## Problem details:
Lines that include "will" make up the answer; copy all of them from the data below.

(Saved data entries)
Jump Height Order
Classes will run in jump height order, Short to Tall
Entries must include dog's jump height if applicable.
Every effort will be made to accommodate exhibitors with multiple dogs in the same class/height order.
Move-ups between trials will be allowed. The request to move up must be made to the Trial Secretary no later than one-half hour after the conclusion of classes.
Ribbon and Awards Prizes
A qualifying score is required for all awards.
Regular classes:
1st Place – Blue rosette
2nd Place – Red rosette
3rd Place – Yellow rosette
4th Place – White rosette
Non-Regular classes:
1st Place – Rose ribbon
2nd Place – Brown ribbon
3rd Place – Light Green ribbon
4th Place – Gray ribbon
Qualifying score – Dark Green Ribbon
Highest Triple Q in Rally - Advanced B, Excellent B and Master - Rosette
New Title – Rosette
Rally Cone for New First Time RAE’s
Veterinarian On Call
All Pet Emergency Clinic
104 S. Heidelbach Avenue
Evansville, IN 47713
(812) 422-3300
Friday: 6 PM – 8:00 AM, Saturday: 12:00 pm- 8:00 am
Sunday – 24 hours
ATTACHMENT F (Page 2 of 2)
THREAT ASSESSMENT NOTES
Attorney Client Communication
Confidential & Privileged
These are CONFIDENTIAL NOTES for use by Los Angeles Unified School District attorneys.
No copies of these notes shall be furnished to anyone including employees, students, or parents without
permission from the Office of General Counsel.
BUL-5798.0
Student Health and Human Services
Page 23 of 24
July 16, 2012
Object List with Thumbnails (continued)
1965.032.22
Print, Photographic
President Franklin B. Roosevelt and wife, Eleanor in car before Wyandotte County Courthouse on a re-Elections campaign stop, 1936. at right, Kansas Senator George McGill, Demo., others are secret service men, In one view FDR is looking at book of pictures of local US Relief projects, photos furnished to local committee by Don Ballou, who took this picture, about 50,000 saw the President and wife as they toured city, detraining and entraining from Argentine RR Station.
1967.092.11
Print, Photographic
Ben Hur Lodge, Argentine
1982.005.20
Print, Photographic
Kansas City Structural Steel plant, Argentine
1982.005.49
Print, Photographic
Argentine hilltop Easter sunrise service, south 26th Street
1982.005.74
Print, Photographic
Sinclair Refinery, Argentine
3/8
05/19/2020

## Written answer:
Classes will run in jump height order, Short to Tall
Every effort will be made to accommodate exhibitors with multiple dogs in the same class/height order.
Move-ups between trials will be allowed. The request to move up must be made to the Trial Secretary no later than one-half hour after the conclusion of classes.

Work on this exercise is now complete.